**PROVIDED TEXT**
***
While mutexes and semaphores have some similarities in their implementation, they should always be used differently.
The most common (but nonetheless incorrect) answer to the question posed at the top is that mutexes and semaphores are very similar, with the only significant difference being that semaphores can count higher than one. Nearly all engineers seem to properly understand that a mutex is a binary flag used to protect a shared resource by ensuring mutual exclusion inside critical sections of code. But when asked to expand on how to use a "counting semaphore," most engineers—varying only in their degree of confidence—express some flavor of the textbook opinion that these are used to protect several equivalent resources.
...
At this point an interesting analogy is made using the idea of bathroom keys as protecting shared resources - the bathroom. If a shop has a single bathroom, then a single key will be sufficient to protect that resource and prevent multiple people from using it simultaneously.
If there are multiple bathrooms, one might be tempted to key them alike and make multiple keys - this is similar to a semaphore being mis-used. Once you have a key you don't actually know which bathroom is available, and if you go down this path you're probably going to end up using mutexes to provide that information and make sure you don't take a bathroom that's already occupied.
A semaphore is the wrong tool to protect several of the essentially same resource, but this is how many people think of it and use it. The bouncer analogy is distinctly different - there aren't several of the same type of resource, instead there is one resource which can accept multiple simultaneous users. I suppose a semaphore can be used in such situations, but rarely are there real-world situations where the analogy actually holds - it's more often that there are several of the same type, but still individual resources, like the bathrooms, which cannot be used this way.
...
The correct use of a semaphore is for signaling from one task to another. A mutex is meant to be taken and released, always in that order, by each task that uses the shared resource it protects. By contrast, tasks that use semaphores either signal or wait—not both. For example, Task 1 may contain code to post (i.e., signal or increment) a particular semaphore when the "power" button is pressed and Task 2, which wakes the display, pends on that same semaphore. In this scenario, one task is the producer of the event signal; the other the consumer.
...
Here an important point is made that mutexes interfere with real time operating systems in a bad way, causing priority inversion where a less important task may be executed before a more important task because of resource sharing. In short, this happens when a lower priority task uses a mutex to grab a resource, A, then tries to grab B, but is paused because B is unavailable. While it's waiting, a higher priority task comes along and needs A, but it's already tied up, and by a process that isn't even running because it's waiting for B. There are many ways to resolve this, but it most often is fixed by altering the mutex and task manager. The mutex is much more complex in these cases than a binary semaphore, and using a semaphore in such an instance will cause priority inversions because the task manager is unaware of the priority inversion and cannot act to correct it.
...
The cause of the widespread modern confusion between mutexes and semaphores is historical, as it dates all the way back to the 1974 invention of the Semaphore (capital "S", in this article) by Djikstra. Prior to that date, none of the interrupt-safe task synchronization and signaling mechanisms known to computer scientists was efficiently scalable for use by more than two tasks. Dijkstra's revolutionary, safe-and-scalable Semaphore was applied in both critical section protection and signaling. And thus the confusion began.
***
**STORED DATA**
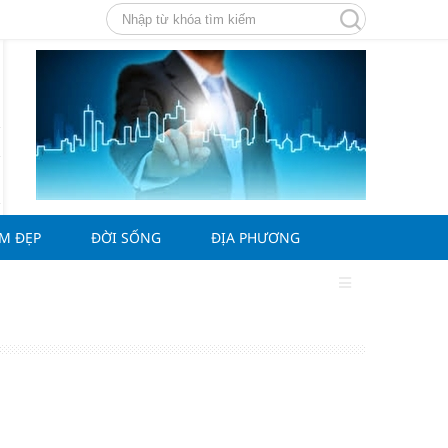
ÀM ĐẸP
ĐỜI SỐNG
ĐỊA PHƯƠNG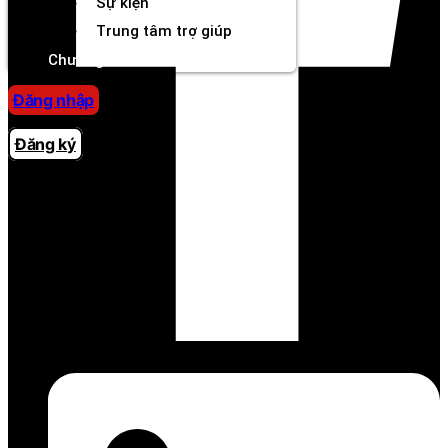
Sự kiện
Trung tâm trợ giúp
Chương Trình Creator
Đăng nhập
Đăng ký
***
**TASK OBJECTIVE**
From the text on mutexes and semaphores, put this sentence into Spanish: "The correct use of a semaphore is for signaling from one task to another."

**ANSWER SECTION**
El uso correcto de un semáforo es la señalización de una tarea a otra.